In summary, the research provides valuable insights into PA instruction dosage for young students in early literacy education. However, its conclusions may not be universally applicable for all grades and students, especially students at risk for reading disabilities. Further research that includes a wider range of grades, as well as moderator analysis of instructional materials and instruction quality, would be necessary to deeply understand the optimal cumulative dosage of PA instruction. 

Terms to Know

• Cumulative dosage: Cumulative dosage, measured in minutes or hours, is the product of the dose (the number of minutes per instructional session), the dose frequency (the number of instructional sessions per week), and duration (the total number of weeks of instruction). For example, if an intervention occurred for 30 minutes twice a week for eight weeks, it would have a dosage of eight hours.

• Effect size: In statistics, effect size is a measure of the strength of the relationship between two variables in statistical analyses. A commonly used interpretation is to refer to effect size as small (g = 0.2), medium (g = 0.5), and large (g = 0.8) based on the benchmarks suggested by Cohen (1988), where “g” refers to Hedge’s g, a statistical measure of effect size.

• Experimental research: Experimental research aims to determine whether a certain treatment influences a measurable outcome—for example, whether a certain instructional method influences students’ reading comprehension scores. To do this, participants are divided into two groups: an experimental group, which receives the treatment, and a control group, which does not receive the treatment. In an experimental study, these groups are randomly assigned, meaning each participant has equal probability of being in either the treatment or the control group. Both groups are tested before and after the treatment, and their results are compared.

• Meta-analysis: A meta-analysis synthesizes the results of separate studies addressing the same research question by systematically identifying and evaluating studies on a certain phenomenon, pooling their data and conducting statistical analyses, and interpreting the collective results.
....
- _Problem 1_
Answer these questions about the passage above on PA instruction research, marking each answer (a), (b) or (c) on its own line:
(a) What three quantities are multiplied together to give cumulative dosage?
(b) What value of g marks a medium effect size?
(c) How are participants placed into groups in an experimental study?
- _Problem 2_
Which terms are defined under "Terms to Know" in the passage above on PA instruction research? List every one.
- _Problem 3_
Carry the passage above on PA instruction research forward, beginning right after its final sentence.
....
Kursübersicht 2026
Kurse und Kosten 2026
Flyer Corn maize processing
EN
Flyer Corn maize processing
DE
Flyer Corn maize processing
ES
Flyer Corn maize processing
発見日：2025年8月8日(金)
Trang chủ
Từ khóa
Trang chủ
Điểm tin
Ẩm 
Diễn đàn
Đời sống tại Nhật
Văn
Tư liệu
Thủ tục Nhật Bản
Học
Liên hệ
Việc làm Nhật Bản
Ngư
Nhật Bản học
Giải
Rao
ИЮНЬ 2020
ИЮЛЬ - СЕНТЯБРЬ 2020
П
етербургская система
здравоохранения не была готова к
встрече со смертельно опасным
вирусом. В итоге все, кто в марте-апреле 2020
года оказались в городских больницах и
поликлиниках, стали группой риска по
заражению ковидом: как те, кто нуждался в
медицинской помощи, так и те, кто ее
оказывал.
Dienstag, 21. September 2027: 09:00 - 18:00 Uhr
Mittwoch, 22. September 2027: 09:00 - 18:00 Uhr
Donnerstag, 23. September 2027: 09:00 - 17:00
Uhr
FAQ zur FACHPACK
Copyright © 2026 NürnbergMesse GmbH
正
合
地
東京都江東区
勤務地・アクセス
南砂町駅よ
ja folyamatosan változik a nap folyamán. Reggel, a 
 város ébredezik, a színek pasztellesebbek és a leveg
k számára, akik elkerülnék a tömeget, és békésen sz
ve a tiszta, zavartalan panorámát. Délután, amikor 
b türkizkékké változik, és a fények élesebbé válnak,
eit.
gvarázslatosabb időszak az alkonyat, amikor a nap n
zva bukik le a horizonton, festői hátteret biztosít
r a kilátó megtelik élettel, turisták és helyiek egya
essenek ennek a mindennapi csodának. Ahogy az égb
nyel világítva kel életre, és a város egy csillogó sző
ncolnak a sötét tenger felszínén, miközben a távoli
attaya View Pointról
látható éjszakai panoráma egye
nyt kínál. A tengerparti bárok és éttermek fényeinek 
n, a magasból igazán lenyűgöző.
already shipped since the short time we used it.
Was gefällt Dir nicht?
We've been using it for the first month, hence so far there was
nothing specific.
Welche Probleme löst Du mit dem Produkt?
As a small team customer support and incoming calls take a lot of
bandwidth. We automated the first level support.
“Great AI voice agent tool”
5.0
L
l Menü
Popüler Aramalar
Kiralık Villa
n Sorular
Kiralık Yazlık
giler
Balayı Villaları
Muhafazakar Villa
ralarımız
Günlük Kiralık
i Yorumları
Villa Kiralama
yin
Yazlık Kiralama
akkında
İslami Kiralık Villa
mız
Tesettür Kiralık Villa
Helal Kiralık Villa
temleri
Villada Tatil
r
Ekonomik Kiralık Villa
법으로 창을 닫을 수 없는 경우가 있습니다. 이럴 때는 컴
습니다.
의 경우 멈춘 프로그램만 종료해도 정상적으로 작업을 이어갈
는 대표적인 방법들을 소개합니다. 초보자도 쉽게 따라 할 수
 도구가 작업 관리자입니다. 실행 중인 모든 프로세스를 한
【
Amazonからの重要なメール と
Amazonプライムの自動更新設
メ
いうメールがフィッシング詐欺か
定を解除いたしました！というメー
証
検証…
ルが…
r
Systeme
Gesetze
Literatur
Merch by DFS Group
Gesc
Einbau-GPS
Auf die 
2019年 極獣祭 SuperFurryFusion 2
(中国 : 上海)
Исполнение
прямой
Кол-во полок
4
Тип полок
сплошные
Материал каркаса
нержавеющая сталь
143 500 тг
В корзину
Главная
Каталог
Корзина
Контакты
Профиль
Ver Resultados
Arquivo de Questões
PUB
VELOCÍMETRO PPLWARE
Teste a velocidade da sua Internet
....
- _Answer 1_
(a) The dose (minutes per instructional session), the dose frequency (sessions per week), and the duration (total weeks of instruction).
(b) g = 0.5.
(c) They are randomly assigned, so each participant has an equal probability of being in either the treatment or the control group.

- _Answer 2_
Cumulative dosage
Effect size
Experimental research
Meta-analysis

- _Answer 3_
• Moderators: Moderators are variables that affect the relationship between two other variables. For example, the relationship between the length of a reading intervention and reading comprehension may be stronger for students who are at risk for reading disabilities versus students who are not at risk. In this case, at-risk status would be a moderator. 

• Quasi-experimental: A quasi-experimental study is similar to an experimental study except that participants are not randomly assigned to groups. In educational research, groups often are assigned by classroom rather than through random assignment, making this kind of research quasi-experimental.

• Significant: If a study’s findings are statistically significant, it means they are unlikely to be explained by chance alone.

References

Cohen, J. (1988). Statistical power analysis for the behavioral sciences. Routledge.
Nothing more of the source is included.